The Carlisle was perched at the edge of town, surrounded by pine trees and backing up to some abandoned ski runs. Huge and ancient, the size of a city block, with wood-shuttered windows and gilded front doors—the type of hotel millionaires once flocked to in droves. The type of hotel that once promised luxurious furnishings and elegant dinners and dramatic views from every firelit room.

But not anymore.

I felt my breath catch the first time I passed it. It was beautiful, but also sad and empty.

That’s exactly how I felt then—sad and empty.

I had felt that way for what seemed like forever.

I stayed away from the hotel at first. Moving in August meant I could start school like everyone else. I made friends and learned my way around the town before the holiday season kicked in. In those first few weeks, the hotel wasn’t the only building that felt abandoned. Only for the Carlisle, the emptiness wasn’t seasonal.

Eventually the mountains got their first dusting of snow, and all the tourists flocked back, eager to get back on the slopes. The chalets filled. The shops bustled.

The Carlisle stayed vacant.

It had been that way for almost thirty-three years.

*  *  *

I should be honest, though: That wasn’t the first time I truly saw the hotel.
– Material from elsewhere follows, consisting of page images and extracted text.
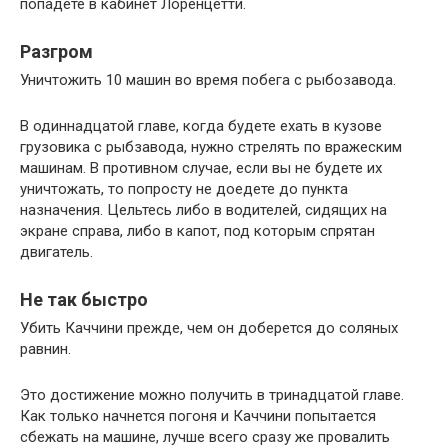
попадете в кабинет Лоренцетти.
Разгром
Уничтожить 10 машин во время побега с рыбозавода.
В одиннадцатой главе, когда будете ехать в кузове
грузовика с рыбзавода, нужно стрелять по вражеским
машинам. В противном случае, если вы не будете их
уничтожать, то попросту не доедете до пункта
назначения. Цельтесь либо в водителей, сидящих на
экране справа, либо в капот, под которым спрятан
двигатель.
Не так быстро
Убить Каччини прежде, чем он доберется до соляных
равнин.
Это достижение можно получить в тринадцатой главе.
Как только начнется погоня и Каччини попытается
сбежать на машине, лучше всего сразу же провалить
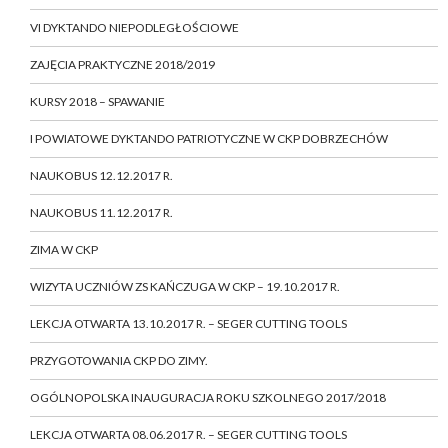
VI DYKTANDO NIEPODLEGŁOŚCIOWE
ZAJĘCIA PRAKTYCZNE 2018/2019
KURSY 2018 – SPAWANIE
I POWIATOWE DYKTANDO PATRIOTYCZNE W CKP DOBRZECHÓW
NAUKOBUS 12.12.2017 R.
NAUKOBUS 11.12.2017 R.
ZIMA W CKP
WIZYTA UCZNIÓW ZS KAŃCZUGA W CKP – 19.10.2017 R.
LEKCJA OTWARTA 13.10.2017 R. – SEGER CUTTING TOOLS
PRZYGOTOWANIA CKP DO ZIMY.
OGÓLNOPOLSKA INAUGURACJA ROKU SZKOLNEGO 2017/2018
LEKCJA OTWARTA 08.06.2017 R. – SEGER CUTTING TOOLS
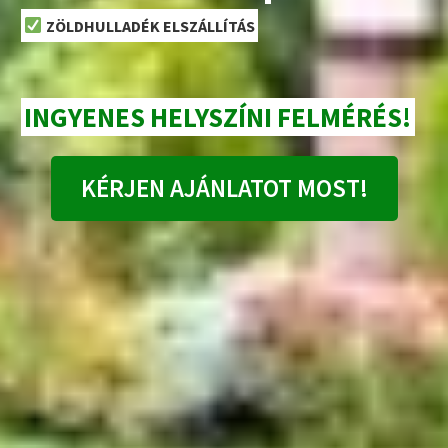
ZÖLDHULLADÉK ELSZÁLLÍTÁS
INGYENES HELYSZÍNI FELMÉRÉS!
KÉRJEN AJÁNLATOT MOST!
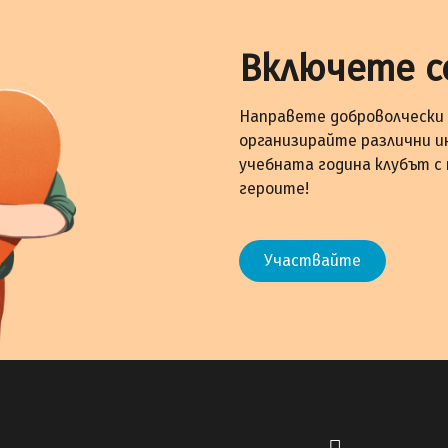
Включете с
Направете доброволчески 
организирайте различни и
учебната година клубът с
героите!
Участвайте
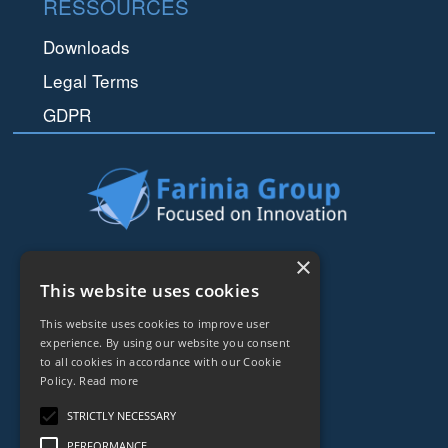
RESSOURCES
Downloads
Legal Terms
GDPR
44 rue de Lisbonne
×
75008
Paris
This website uses cookies
Frankreich
This website uses cookies to improve user
experience. By using our website you consent
+33153838240
to all cookies in accordance with our Cookie
Policy.
Read more
CONTACT
STRICTLY NECESSARY
PERFORMANCE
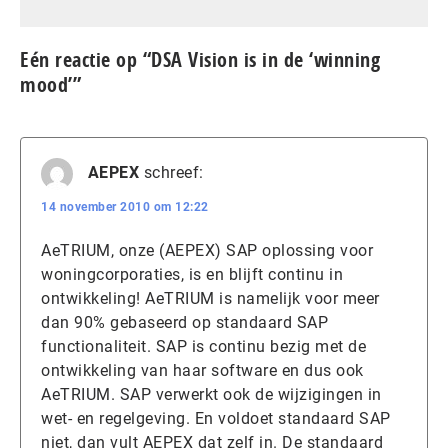
Eén reactie op “DSA Vision is in de ‘winning
mood’”
AEPEX
schreef:
14 november 2010 om 12:22
AeTRIUM, onze (AEPEX) SAP oplossing voor
woningcorporaties, is en blijft continu in
ontwikkeling! AeTRIUM is namelijk voor meer
dan 90% gebaseerd op standaard SAP
functionaliteit. SAP is continu bezig met de
ontwikkeling van haar software en dus ook
AeTRIUM. SAP verwerkt ook de wijzigingen in
wet- en regelgeving. En voldoet standaard SAP
niet, dan vult AEPEX dat zelf in. De standaard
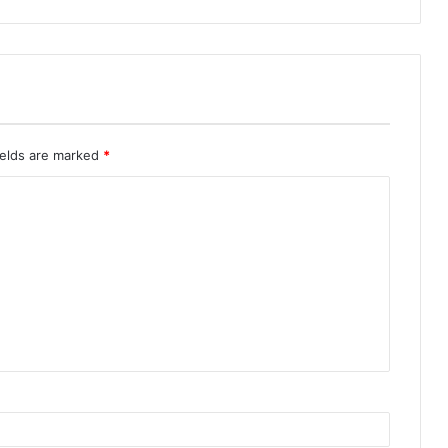
ields are marked
*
I first saw the Carlisle in my dreams.

Three years ago, on the night of my tenth birthday.

Before my mom died. Before the move to Gold River.

I dreamed of walking up that hedge-lined drive leading to the front doors.

I dreamed of wandering inside. Through the lobby with its massive staircase, crimson carpets, golden chandeliers, and marble reception desks. Past the indoor pool and spa that smelled of chlorine and eucalyptus. Past the meeting rooms and dining halls filled with ancient statues, Renaissance paintings, and round tables with crisp white linens and glittering crystal.

Down a long, dark hall.

A hall so unlike everything else in the Carlisle.

Dark.

Narrow.

Flickering.

Forgotten.

I remember the tug that led me forward.

My destination?

A plain

white

door

at the end of a plain

white

hall.

I remember what happened when I reached the door.

I remember, because I’ve had that dream or some form of it every night since.

I always get to the door,

but I

never

get

past

it.

I touch my hand to the old doorknob.

I start to turn it.

I am filled by fear.

And then I wake up.

But I know what waits behind the door.

I know it in the darkest corner of my being.

Death.

All that waits in the Carlisle is death.